▸ What to produce:
Would you repeat each line below exactly, without the pictures?

▸ Supplied records:
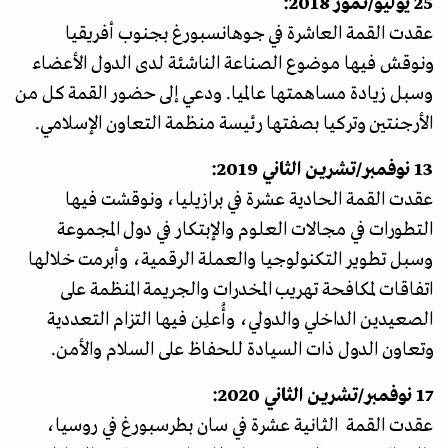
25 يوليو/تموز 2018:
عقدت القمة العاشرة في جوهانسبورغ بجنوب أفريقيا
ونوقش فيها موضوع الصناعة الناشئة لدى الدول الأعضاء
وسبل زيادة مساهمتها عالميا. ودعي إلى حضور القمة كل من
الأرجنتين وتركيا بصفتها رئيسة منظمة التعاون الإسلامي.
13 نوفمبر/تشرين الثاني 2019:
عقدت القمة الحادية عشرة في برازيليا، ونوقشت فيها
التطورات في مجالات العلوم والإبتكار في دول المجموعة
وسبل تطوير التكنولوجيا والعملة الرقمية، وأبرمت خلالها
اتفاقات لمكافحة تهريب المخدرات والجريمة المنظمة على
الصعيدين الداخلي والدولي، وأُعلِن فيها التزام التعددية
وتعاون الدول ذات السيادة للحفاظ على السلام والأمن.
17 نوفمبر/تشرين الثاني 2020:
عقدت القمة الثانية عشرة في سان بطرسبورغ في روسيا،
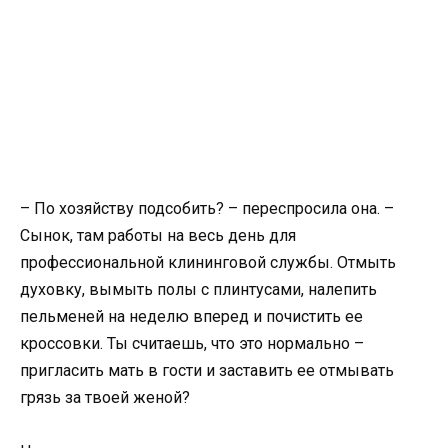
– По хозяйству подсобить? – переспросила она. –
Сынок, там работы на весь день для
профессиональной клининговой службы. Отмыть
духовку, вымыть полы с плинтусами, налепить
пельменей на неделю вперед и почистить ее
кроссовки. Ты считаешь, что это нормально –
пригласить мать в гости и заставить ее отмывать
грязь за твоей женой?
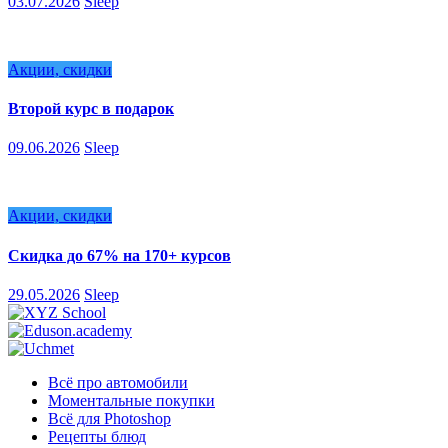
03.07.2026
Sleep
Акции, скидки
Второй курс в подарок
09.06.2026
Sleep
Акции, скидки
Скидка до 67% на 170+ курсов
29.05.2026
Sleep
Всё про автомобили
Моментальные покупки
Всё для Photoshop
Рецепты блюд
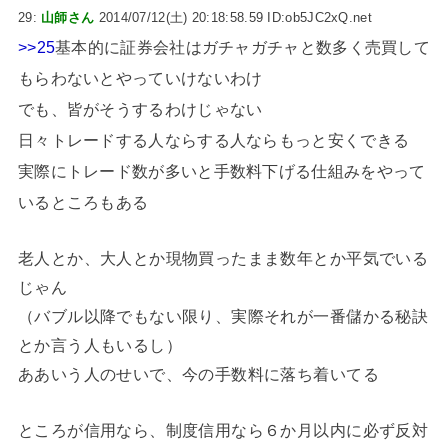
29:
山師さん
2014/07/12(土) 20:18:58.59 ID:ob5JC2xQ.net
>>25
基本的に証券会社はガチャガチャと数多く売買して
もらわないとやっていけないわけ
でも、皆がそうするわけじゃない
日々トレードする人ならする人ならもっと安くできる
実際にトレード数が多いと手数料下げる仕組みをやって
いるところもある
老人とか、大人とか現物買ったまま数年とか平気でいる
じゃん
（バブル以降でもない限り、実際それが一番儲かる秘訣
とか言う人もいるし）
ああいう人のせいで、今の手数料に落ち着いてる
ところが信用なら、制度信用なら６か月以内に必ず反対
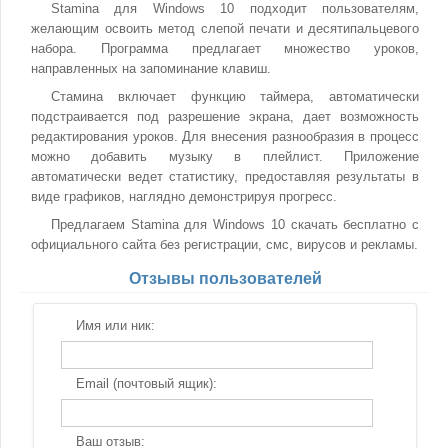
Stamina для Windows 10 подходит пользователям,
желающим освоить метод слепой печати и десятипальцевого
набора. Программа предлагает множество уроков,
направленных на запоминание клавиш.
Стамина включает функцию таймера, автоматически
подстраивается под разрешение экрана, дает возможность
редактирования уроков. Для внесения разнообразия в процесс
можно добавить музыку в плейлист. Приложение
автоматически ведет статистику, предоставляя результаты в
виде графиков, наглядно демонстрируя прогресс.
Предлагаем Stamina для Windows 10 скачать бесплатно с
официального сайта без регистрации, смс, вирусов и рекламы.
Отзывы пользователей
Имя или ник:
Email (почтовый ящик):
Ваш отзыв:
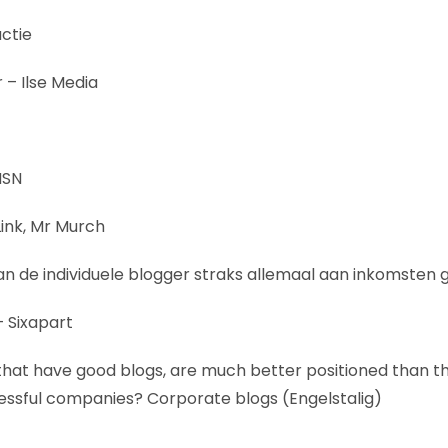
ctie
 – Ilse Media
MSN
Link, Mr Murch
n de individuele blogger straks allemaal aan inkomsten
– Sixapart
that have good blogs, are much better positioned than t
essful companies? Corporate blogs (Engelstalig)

▸ Solution to the exercise:
25 يوليو/تموز 2018:
عقدت القمة العاشرة في جوهانسبورغ بجنوب أفريقيا
ونوقش فيها موضوع الصناعة الناشئة لدى الدول الأعضاء
وسبل زيادة مساهمتها عالميا. ودعي إلى حضور القمة كل من
الأرجنتين وتركيا بصفتها رئيسة منظمة التعاون الإسلامي.
13 نوفمبر/تشرين الثاني 2019:
عقدت القمة الحادية عشرة في برازيليا، ونوقشت فيها
التطورات في مجالات العلوم والإبتكار في دول المجموعة
وسبل تطوير التكنولوجيا والعملة الرقمية، وأبرمت خلالها
اتفاقات لمكافحة تهريب المخدرات والجريمة المنظمة على
الصعيدين الداخلي والدولي، وأُعلِن فيها التزام التعددية
وتعاون الدول ذات السيادة للحفاظ على السلام والأمن.
17 نوفمبر/تشرين الثاني 2020:
عقدت القمة الثانية عشرة في سان بطرسبورغ في روسيا،
– По хозяйству подсобить? – переспросила она. –
Сынок, там работы на весь день для
профессиональной клининговой службы. Отмыть
духовку, вымыть полы с плинтусами, налепить
пельменей на неделю вперед и почистить ее
кроссовки. Ты считаешь, что это нормально –
пригласить мать в гости и заставить ее отмывать
грязь за твоей женой?
03.07.2026
Sleep
Акции, скидки
Второй курс в подарок
09.06.2026
Sleep
Акции, скидки
Скидка до 67% на 170+ курсов
29.05.2026
Sleep
Всё про автомобили
Моментальные покупки
Всё для Photoshop
Рецепты блюд
29:
山師さん
2014/07/12(土) 20:18:58.59 ID:ob5JC2xQ.net
>>25
基本的に証券会社はガチャガチャと数多く売買して
もらわないとやっていけないわけ
でも、皆がそうするわけじゃない
日々トレードする人ならする人ならもっと安くできる
実際にトレード数が多いと手数料下げる仕組みをやって
いるところもある
老人とか、大人とか現物買ったまま数年とか平気でいる
じゃん
（バブル以降でもない限り、実際それが一番儲かる秘訣
とか言う人もいるし）
ああいう人のせいで、今の手数料に落ち着いてる
ところが信用なら、制度信用なら６か月以内に必ず反対
Stamina для Windows 10 подходит пользователям,
желающим освоить метод слепой печати и десятипальцевого
набора. Программа предлагает множество уроков,
направленных на запоминание клавиш.
Стамина включает функцию таймера, автоматически
подстраивается под разрешение экрана, дает возможность
редактирования уроков. Для внесения разнообразия в процесс
можно добавить музыку в плейлист. Приложение
автоматически ведет статистику, предоставляя результаты в
виде графиков, наглядно демонстрируя прогресс.
Предлагаем Stamina для Windows 10 скачать бесплатно с
официального сайта без регистрации, смс, вирусов и рекламы.
Отзывы пользователей
Имя или ник:
Email (почтовый ящик):
Ваш отзыв:
ctie
 – Ilse Media
MSN
Link, Mr Murch
n de individuele blogger straks allemaal aan inkomsten
– Sixapart
that have good blogs, are much better positioned than t
essful companies? Corporate blogs (Engelstalig)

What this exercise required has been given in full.